Aim of the exercise –
Render the stretch of lines below, from the first one through the line containing "необходима для исполнения договора, стороной", as a JSON list of strings with one string per line, omitting blank lines. Leave the pictures out of the answer.

Records for the exercise –
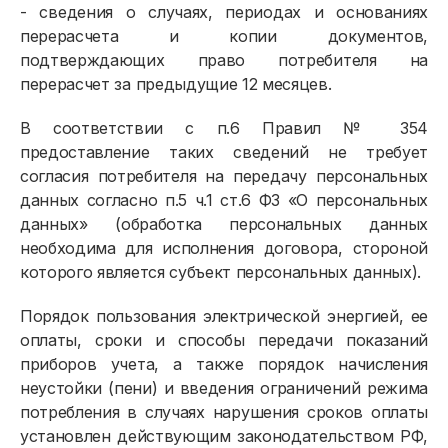
- сведения о случаях, периодах и основаниях
перерасчета и копии документов,
подтверждающих право потребителя на
перерасчет за предыдущие 12 месяцев.
В соответствии с п.6 Правил № 354
предоставление таких сведений не требует
согласия потребителя на передачу персональных
данных согласно п.5 ч.1 ст.6 ФЗ «О персональных
данных» (обработка персональных данных
необходима для исполнения договора, стороной
которого является субъект персональных данных).
Порядок пользования электрической энергией, ее
оплаты, сроки и способы передачи показаний
приборов учета, а также порядок начисления
неустойки (пени) и введения ограничений режима
потребления в случаях нарушения сроков оплаты
установлен действующим законодательством РФ,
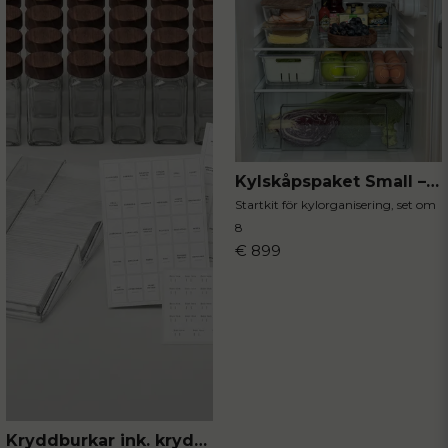
Ja, ni får publicera min fråga
Resultatet är ett tvättrum som fungerar för hela hushållet –
inte bara för den som “har koll”.
Ett organiserat tvättrum är inte bara en fråga om ordning,
utan om samarbete, tydlighet och en vardag som flyter
lite smidigare för alla.
Kylskåpspaket Small – Optimera ditt kylskåp
Skicka fråga
Startkit för kylorganisering, set om
8
€ 899
Kryddburkar ink. kryddställ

Response to this exercise –
[
  "- сведения о случаях, периодах и основаниях",
  "перерасчета и копии документов,",
  "подтверждающих право потребителя на",
  "перерасчет за предыдущие 12 месяцев.",
  "В соответствии с п.6 Правил № 354",
  "предоставление таких сведений не требует",
  "согласия потребителя на передачу персональных",
  "данных согласно п.5 ч.1 ст.6 ФЗ «О персональных",
  "данных» (обработка персональных данных",
  "необходима для исполнения договора, стороной"
]